Among the entries below, extract exactly the lines that run from the one with "CT including the" through the one with "Structures marked on this image (semi-automatically", both ends included.

Segment Start: Supplied data

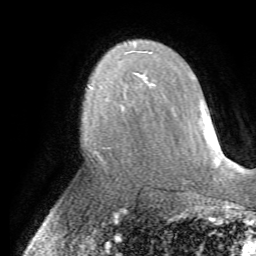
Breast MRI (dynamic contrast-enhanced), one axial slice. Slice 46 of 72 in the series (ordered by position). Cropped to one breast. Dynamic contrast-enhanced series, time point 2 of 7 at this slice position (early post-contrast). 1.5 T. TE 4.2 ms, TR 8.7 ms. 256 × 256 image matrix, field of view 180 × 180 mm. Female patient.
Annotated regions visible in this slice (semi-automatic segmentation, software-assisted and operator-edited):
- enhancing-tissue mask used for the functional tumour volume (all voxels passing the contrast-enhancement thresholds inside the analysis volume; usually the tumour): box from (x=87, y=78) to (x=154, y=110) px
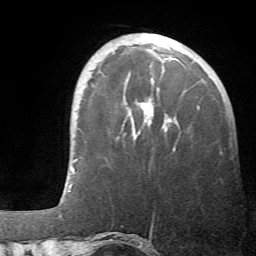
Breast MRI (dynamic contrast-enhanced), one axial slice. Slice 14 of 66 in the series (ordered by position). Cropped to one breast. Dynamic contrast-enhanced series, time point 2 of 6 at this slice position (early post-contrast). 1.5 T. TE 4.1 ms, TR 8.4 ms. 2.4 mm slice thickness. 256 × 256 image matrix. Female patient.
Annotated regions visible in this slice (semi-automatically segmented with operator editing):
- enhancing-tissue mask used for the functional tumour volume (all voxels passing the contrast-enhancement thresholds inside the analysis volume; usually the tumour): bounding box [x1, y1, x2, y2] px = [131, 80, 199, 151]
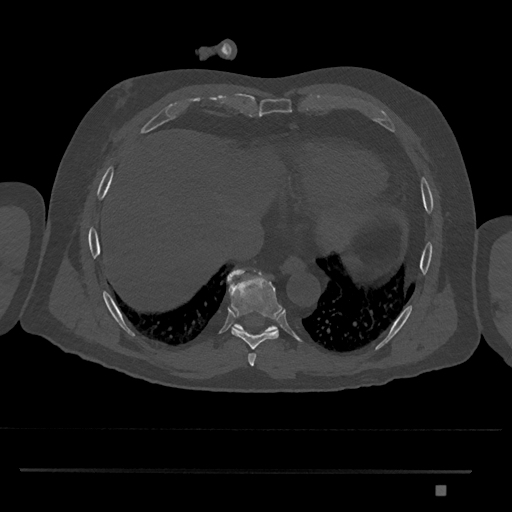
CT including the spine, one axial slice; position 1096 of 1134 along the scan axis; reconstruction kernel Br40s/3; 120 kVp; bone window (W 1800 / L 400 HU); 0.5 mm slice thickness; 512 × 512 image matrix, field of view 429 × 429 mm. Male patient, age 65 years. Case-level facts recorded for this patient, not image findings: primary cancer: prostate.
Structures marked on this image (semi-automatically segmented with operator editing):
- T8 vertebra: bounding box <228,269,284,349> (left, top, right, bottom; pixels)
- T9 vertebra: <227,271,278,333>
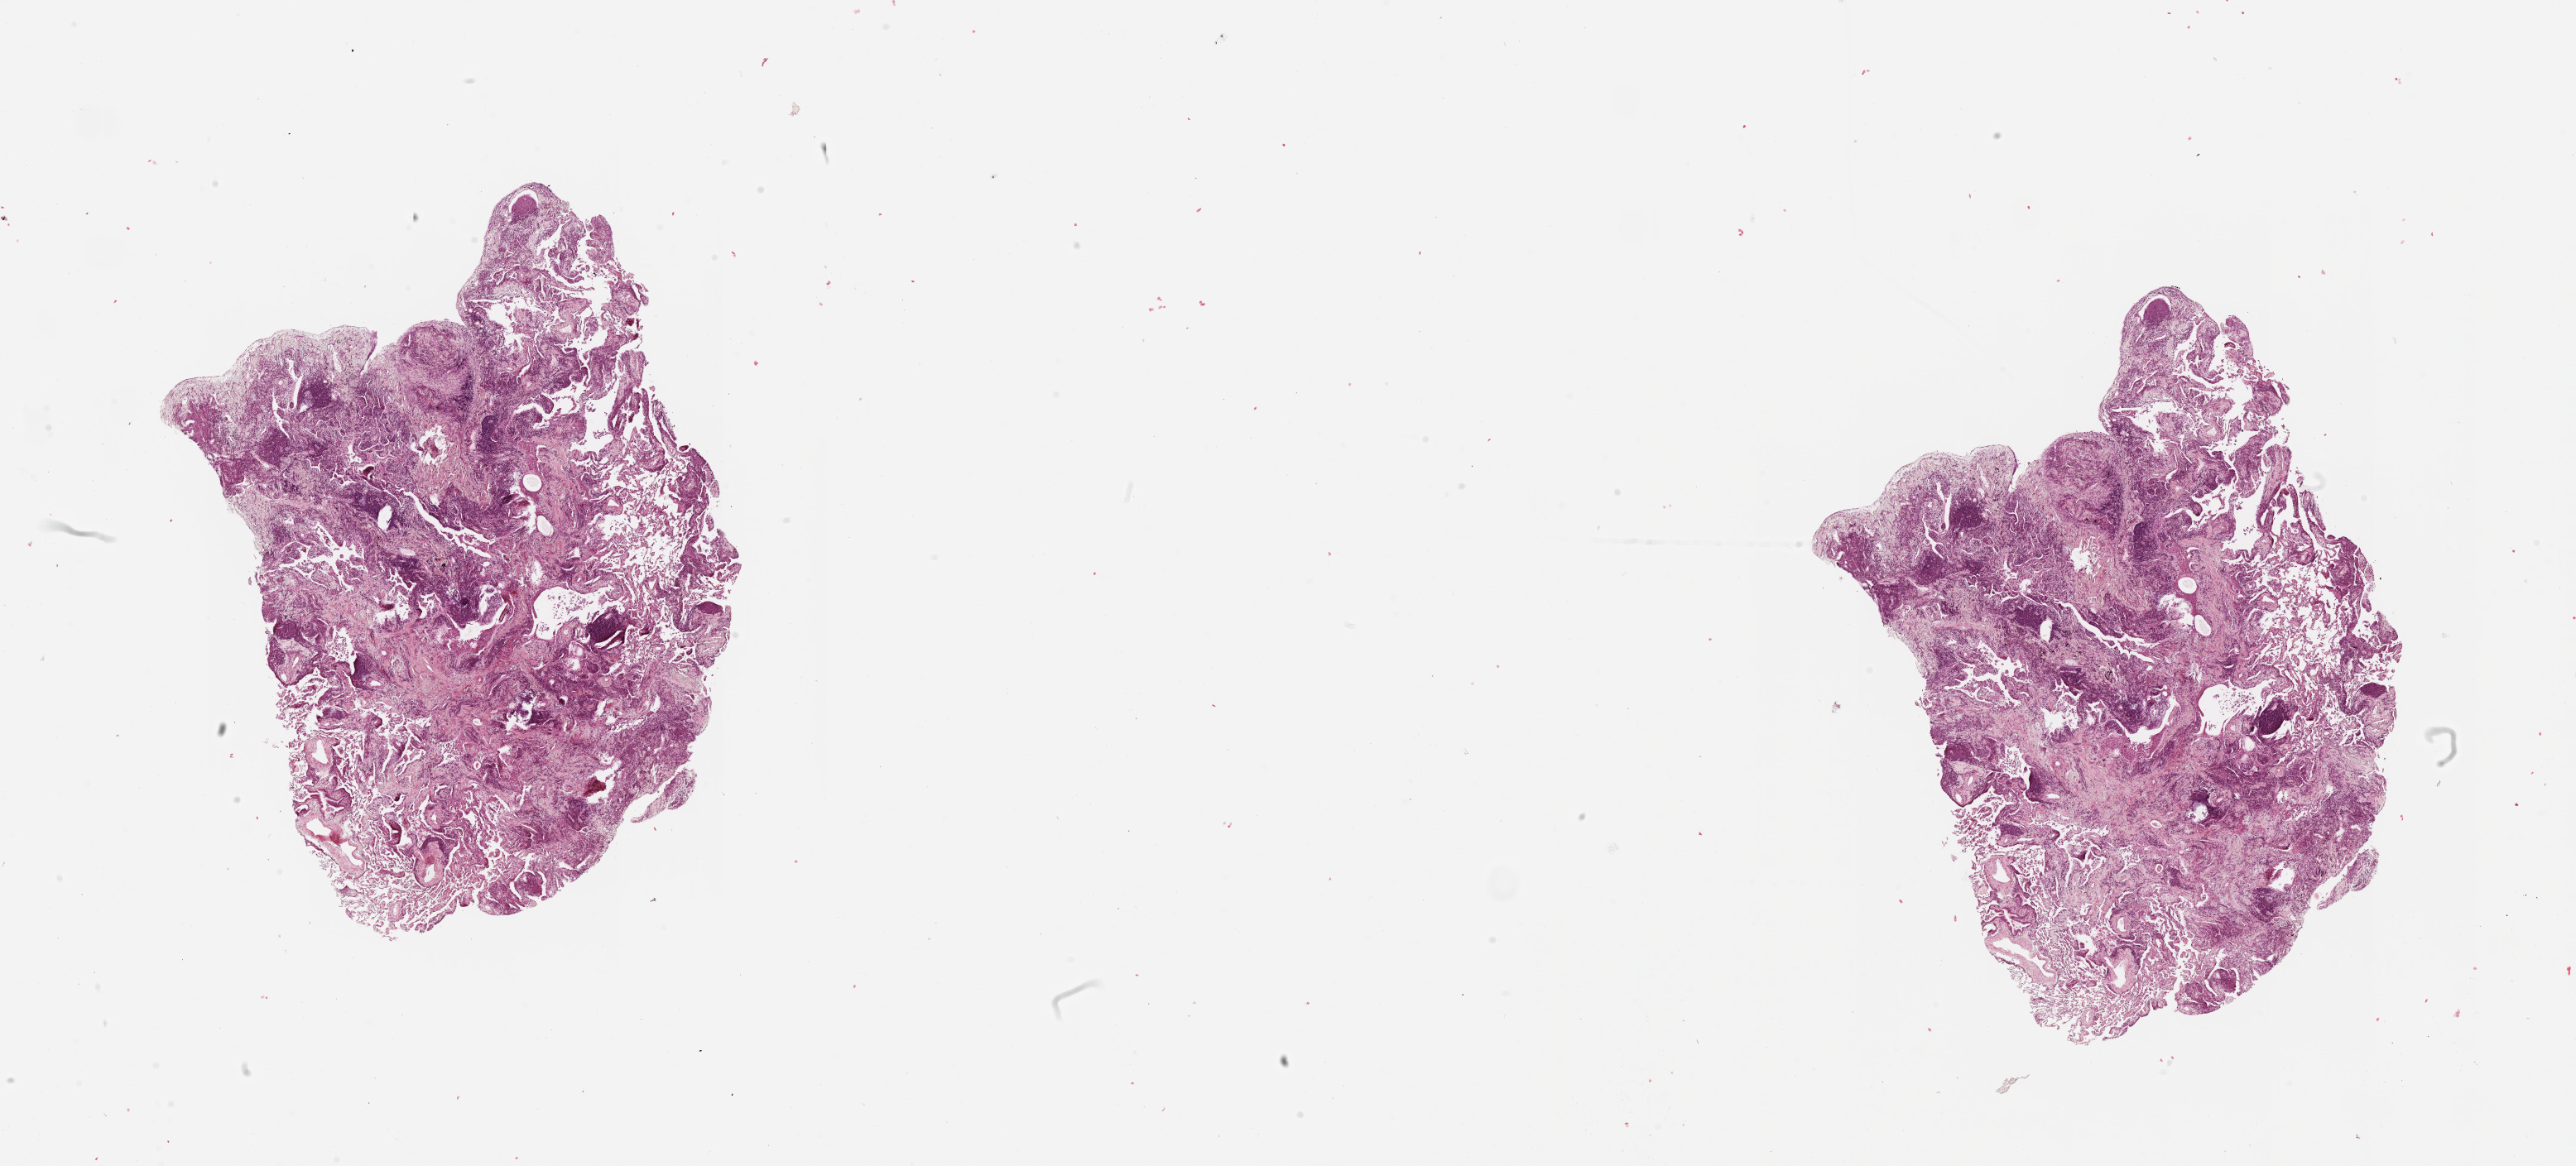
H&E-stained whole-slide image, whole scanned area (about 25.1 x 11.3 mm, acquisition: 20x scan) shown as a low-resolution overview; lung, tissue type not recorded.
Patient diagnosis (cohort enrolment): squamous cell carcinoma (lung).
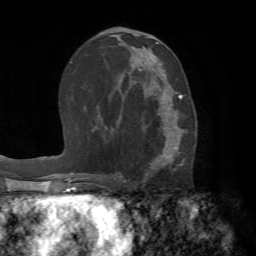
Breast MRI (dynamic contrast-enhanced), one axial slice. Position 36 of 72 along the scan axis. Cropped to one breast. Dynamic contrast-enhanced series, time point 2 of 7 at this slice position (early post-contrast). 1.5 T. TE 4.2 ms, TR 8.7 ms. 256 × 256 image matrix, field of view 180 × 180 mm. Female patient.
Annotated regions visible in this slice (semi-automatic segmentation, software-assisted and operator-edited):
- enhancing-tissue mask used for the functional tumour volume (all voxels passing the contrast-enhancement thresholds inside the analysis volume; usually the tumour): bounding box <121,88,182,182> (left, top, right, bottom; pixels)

Segment End: Supplied data
Segment Start: Supplied data

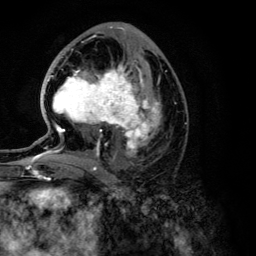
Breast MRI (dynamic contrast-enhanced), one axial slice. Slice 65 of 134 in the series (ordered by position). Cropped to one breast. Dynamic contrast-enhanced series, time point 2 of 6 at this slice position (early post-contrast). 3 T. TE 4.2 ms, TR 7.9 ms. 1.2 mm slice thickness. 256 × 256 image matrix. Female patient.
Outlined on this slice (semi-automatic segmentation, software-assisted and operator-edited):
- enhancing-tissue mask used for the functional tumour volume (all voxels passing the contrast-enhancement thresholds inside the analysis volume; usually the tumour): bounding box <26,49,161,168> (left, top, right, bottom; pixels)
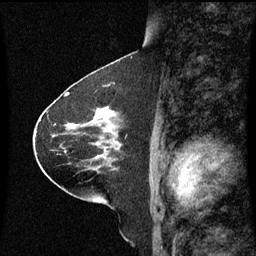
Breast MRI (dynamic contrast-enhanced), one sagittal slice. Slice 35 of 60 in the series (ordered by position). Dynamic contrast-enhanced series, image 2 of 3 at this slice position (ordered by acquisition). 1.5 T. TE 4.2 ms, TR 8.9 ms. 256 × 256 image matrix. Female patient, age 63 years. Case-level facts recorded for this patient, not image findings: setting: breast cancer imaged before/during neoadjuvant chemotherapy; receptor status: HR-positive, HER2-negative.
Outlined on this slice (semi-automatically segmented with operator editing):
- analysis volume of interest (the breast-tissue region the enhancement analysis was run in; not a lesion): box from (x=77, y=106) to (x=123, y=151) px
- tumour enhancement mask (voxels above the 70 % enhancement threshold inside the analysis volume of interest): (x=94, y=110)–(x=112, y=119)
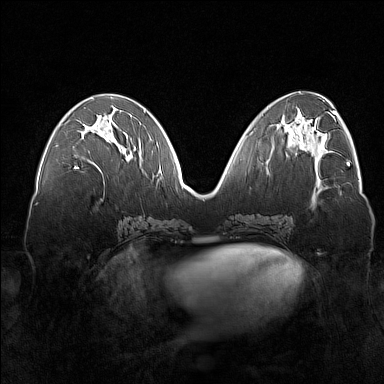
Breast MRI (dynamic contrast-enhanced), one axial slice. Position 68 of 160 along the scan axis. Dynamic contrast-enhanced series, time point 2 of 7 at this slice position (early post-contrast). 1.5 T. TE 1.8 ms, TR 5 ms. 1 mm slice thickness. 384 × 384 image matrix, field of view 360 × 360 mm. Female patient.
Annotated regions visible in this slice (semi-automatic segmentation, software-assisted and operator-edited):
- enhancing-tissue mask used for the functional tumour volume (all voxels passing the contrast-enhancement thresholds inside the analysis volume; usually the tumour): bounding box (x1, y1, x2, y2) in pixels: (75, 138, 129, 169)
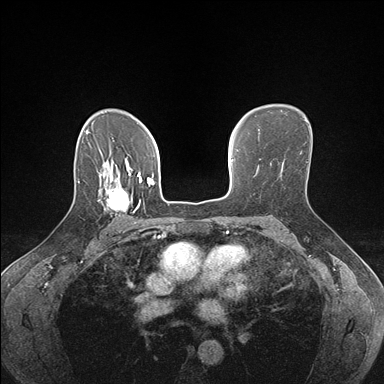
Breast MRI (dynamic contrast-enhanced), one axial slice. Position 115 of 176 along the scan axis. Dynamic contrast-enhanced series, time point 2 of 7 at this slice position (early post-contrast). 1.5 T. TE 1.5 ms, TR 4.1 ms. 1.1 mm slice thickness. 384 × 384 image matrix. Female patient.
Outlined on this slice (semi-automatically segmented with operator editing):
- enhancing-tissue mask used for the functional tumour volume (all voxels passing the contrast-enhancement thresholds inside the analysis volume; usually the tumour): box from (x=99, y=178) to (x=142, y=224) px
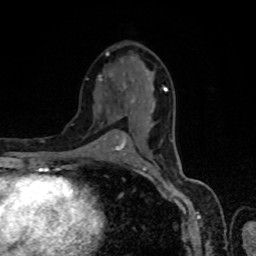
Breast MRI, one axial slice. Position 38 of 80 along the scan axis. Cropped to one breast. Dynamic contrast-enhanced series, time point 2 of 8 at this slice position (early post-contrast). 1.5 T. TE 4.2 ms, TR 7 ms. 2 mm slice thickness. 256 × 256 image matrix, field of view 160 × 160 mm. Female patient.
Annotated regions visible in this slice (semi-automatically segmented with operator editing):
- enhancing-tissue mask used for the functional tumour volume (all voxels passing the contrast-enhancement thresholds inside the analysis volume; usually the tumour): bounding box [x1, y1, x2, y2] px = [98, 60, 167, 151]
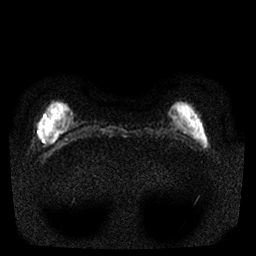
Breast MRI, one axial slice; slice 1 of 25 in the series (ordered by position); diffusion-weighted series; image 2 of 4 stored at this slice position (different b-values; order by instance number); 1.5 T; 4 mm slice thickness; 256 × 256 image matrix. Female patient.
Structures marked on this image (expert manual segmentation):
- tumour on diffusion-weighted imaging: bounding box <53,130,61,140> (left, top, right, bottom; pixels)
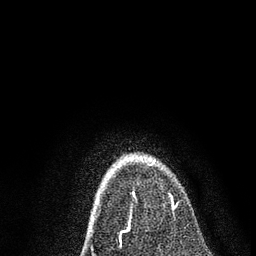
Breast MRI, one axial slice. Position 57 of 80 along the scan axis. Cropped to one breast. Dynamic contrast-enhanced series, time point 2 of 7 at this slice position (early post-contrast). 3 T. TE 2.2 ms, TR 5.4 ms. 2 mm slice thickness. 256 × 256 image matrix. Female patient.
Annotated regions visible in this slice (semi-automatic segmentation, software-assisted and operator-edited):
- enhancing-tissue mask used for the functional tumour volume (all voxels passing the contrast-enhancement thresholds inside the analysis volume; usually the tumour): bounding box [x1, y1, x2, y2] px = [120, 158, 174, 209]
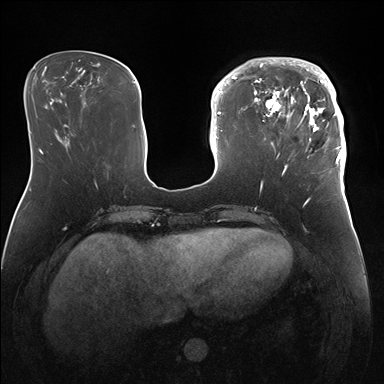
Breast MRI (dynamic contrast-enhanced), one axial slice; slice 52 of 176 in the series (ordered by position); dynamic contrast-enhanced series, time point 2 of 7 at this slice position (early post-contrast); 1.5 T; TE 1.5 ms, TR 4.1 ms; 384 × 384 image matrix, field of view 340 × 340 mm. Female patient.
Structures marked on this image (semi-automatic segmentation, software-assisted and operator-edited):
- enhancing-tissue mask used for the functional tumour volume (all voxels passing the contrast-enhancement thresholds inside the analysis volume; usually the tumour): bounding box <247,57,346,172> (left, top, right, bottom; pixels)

Segment End: Supplied data

Response.
CT including the spine, one axial slice; position 1096 of 1134 along the scan axis; reconstruction kernel Br40s/3; 120 kVp; bone window (W 1800 / L 400 HU); 0.5 mm slice thickness; 512 × 512 image matrix, field of view 429 × 429 mm. Male patient, age 65 years. Case-level facts recorded for this patient, not image findings: primary cancer: prostate.
Structures marked on this image (semi-automatically segmented with operator editing):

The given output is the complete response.